Как-то, уже в призывном возрасте, когда Птиц уже должен был идти отдавать священный долг родине, ему действительно стало нездоровиться. Он и так был не слишком упитан, а тут совсем исхудал и вдобавок стал мерзко покашливать. Будучи начеку, Птиц выявил некоторые другие симптомы и пришел к выводу, что занедужил туберкулезом. Врач, к которому он обратился, полностью подтвердил его диагноз.

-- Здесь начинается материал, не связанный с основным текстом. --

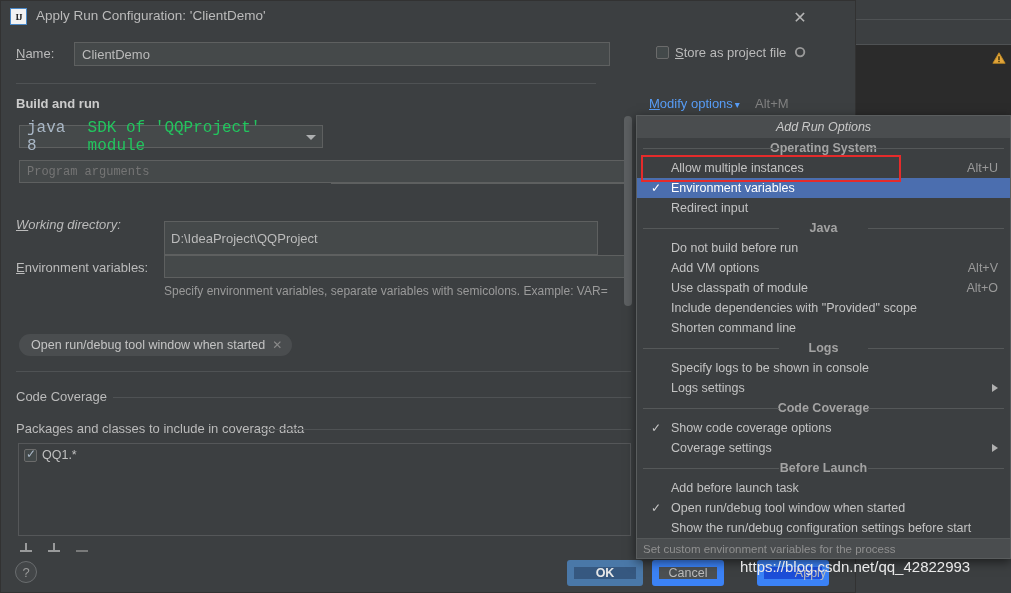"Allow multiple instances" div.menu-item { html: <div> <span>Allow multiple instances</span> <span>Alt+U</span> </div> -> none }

Птиц пребывал в шоке неделю, вместо казарм отправившись в больничную палату. Димыч, которому он позвонил, не без ехидства поздравил его с грамотно поставленным диагнозом, сказал, что если бы Птица угораздило пойти учиться в медицинский, он нашел бы у себя еще и не то, и на прощание «успокоил», сказав, что «так удачно еще никому не удавалось откосить от службы». Птиц, конечно, был раздосадован на Димыча, однако понимал, что тот прав.
Птиц начал помногу есть, до некоторых пор нисколько не прибавляя в весе, привык пить непереносимое поначалу козье молоко и научился различать на собственных рентгеновских снимках предательские пятна туберкулом, с содроганием гадая, не увеличились ли их размеры. В санаториях он общался с себе подобными, в кругу которых кто в шутку, а кто и всерьез причислял себя к особой касте избранных, отмеченных таковым элитным недугом, в списках почетных членов которой непременно стояли известные люди во главе с Антоном Павловичем Чеховым, а также персонажи некоторых классических литературных произведений.
Птиц стал спокойнее относиться к вероятности заболеть чем-либо и даже его страх перед раком несколько притупился, когда судьба нанесла ему еще один удар с неожиданной стороны: у мамы был обнаружен рак правой молочной железы.
Когда он пришел к ней в уже знакомый и прозванный им «бухенвальдом» корпус онкологического центра, то на всю жизнь запомнил, как мама, увидев его, неловко и стыдливо закрыла руками свое отнятое естество под опавшим халатиком. Он прижимал к себе ее маленькое вздрагивающее тело и никак не мог понять теперешнего своего отношения к раку, этому проклятому чудовищу, отнимавшего у него родного человека. Он по-прежнему боялся его, но вместе с тем что-то еще поднималось из недр его души, заставляя сжимать кулаки.